Seit von der Leyen das Thema öffentlich anprangerte, steht sie in der Kritik, scharf wie nie wird aus der Truppe auf sie geschossen. So vertreten mittlerweile bis hinauf in die Militärführung viele die Meinung, die Ministerin habe den Fall Pfullendorf und den des rechtsextremen Oberleutnants Franco A. einzig für die Eigen-PR aufgebauscht.
Eben diese Kritiker von der Leyens meinen bis heute, dass in der Staufer-Kaserne gar nichts aus dem Ruder gelaufen ist. Ein bisschen Härte bei der Ausbildung sei nötig, hört man von Generälen des Heeres dieser Tage häufig. Als Beleg wird gern angeführt, dass die strafrechtlichen Ermittlungen gegen die Ausbilder fallengelassen wurden. Durch das klare Urteil erhält die Ministerin nun erstmals seit Wochen Rückendeckung für ihre harte Linie. Hätte das Gericht die Kündigung für nichtig erklärt, wären die vier Soldaten zu Helden des Widerstands gegen von der Leyen geworden. Dass der Richter die Entlassung nun als alternativlos darstellte, sorgte im Ministerium für Erleichterung.

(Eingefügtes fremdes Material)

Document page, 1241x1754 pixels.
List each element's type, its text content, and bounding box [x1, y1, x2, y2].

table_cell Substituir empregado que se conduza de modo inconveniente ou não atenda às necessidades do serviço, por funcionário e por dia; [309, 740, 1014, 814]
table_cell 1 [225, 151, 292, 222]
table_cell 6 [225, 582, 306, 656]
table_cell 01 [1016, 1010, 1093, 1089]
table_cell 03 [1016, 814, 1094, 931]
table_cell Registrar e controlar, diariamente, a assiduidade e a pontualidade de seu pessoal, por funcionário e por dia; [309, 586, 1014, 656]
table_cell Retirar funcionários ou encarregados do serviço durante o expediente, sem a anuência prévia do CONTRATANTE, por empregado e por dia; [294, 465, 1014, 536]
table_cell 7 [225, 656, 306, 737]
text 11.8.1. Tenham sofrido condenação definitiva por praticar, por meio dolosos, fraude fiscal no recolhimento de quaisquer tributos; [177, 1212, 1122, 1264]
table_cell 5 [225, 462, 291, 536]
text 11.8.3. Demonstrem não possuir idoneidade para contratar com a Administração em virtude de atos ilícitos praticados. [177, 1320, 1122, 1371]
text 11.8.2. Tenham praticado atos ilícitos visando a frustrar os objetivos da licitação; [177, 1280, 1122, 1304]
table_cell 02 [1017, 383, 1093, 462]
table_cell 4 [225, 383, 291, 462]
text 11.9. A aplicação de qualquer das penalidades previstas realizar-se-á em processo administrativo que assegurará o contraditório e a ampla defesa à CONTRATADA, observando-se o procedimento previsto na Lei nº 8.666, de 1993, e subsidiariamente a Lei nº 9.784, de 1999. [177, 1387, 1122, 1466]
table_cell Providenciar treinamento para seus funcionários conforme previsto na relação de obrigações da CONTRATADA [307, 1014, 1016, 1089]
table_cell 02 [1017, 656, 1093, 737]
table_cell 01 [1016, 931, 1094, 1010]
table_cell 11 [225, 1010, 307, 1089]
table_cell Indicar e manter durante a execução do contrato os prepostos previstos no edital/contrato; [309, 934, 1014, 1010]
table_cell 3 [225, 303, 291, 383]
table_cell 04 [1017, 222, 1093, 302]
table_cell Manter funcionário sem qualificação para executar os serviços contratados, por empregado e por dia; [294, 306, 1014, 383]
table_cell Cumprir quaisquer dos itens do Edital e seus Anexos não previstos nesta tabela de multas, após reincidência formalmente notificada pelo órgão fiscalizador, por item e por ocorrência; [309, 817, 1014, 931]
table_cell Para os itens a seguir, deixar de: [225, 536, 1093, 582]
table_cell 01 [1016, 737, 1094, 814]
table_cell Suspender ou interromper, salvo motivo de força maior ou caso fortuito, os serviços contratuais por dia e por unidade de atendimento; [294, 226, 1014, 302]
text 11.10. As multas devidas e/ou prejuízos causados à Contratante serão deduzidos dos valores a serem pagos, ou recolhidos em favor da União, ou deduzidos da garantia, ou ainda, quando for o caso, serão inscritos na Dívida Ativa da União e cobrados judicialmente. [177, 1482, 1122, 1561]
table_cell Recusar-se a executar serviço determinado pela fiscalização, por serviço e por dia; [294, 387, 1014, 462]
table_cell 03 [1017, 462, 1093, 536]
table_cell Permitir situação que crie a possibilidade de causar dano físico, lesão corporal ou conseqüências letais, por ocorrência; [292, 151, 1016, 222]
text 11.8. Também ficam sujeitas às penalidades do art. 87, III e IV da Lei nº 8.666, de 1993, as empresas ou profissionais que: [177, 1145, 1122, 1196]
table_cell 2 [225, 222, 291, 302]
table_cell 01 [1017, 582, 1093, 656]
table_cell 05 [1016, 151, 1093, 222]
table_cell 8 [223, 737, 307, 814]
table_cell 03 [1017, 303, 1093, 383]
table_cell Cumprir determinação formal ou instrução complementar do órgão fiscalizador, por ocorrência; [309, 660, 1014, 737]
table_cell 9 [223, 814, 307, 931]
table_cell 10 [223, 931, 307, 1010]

Ausgestanden ist die Krise indes noch nicht. So ist der Riss zwischen Ministerin und Truppe kaum mehr zu kitten. Angeblich wollen einige Generäle sogar bald bei der CDU-Spitze darauf drängen, dass nach der Wahl ein neuer Hausherr in den Bendler-Block zieht. So richtig mag kaum noch jemand an eine zweite Amtszeit von der Leyens als Befehlshaberin glauben.